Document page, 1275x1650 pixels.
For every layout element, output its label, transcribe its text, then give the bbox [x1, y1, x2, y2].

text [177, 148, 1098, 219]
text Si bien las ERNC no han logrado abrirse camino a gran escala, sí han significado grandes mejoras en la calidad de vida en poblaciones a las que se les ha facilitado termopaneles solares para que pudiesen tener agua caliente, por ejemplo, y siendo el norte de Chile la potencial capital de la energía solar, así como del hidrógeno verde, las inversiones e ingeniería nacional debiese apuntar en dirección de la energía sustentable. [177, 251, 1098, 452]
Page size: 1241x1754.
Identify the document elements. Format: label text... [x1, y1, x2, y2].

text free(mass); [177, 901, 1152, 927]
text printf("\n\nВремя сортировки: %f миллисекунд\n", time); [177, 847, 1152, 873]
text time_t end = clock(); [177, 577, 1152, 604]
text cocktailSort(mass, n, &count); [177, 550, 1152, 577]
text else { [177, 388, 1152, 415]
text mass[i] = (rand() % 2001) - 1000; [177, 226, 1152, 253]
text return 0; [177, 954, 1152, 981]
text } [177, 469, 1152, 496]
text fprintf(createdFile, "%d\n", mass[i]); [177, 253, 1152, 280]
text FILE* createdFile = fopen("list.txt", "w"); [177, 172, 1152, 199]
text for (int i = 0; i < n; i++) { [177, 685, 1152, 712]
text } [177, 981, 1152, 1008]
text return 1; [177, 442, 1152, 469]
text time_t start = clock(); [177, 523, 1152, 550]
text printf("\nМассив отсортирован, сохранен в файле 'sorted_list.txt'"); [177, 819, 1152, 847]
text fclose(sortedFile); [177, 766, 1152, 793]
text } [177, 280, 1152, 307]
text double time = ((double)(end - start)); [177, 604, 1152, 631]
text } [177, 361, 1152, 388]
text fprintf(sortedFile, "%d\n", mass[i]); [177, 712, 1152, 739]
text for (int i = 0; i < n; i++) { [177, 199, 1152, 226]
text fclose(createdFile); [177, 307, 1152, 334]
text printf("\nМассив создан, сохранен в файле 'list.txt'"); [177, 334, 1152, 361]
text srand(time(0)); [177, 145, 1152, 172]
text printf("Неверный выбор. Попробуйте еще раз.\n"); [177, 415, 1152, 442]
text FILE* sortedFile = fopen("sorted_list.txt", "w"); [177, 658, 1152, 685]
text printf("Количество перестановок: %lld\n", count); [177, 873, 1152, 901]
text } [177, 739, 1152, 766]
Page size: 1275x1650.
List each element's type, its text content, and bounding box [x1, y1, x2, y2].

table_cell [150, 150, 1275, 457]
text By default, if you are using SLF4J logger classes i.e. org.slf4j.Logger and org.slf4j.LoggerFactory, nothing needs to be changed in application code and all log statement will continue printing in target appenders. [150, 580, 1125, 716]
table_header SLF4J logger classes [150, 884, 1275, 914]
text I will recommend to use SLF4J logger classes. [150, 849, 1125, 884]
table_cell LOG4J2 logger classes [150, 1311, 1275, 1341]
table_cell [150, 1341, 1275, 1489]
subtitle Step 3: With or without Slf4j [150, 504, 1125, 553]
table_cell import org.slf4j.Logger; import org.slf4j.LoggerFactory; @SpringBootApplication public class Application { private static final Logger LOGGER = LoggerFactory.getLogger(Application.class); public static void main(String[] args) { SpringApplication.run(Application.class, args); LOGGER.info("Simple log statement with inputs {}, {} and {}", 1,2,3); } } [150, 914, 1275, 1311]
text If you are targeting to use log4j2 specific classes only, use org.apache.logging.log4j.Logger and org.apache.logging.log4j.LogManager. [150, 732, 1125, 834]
──────
**INSTRUCTION:** Go through the data, and copy each line in which the word "return" appears.

**RESULT:**
text return 0; [177, 954, 1152, 981]
text return 1; [177, 442, 1152, 469]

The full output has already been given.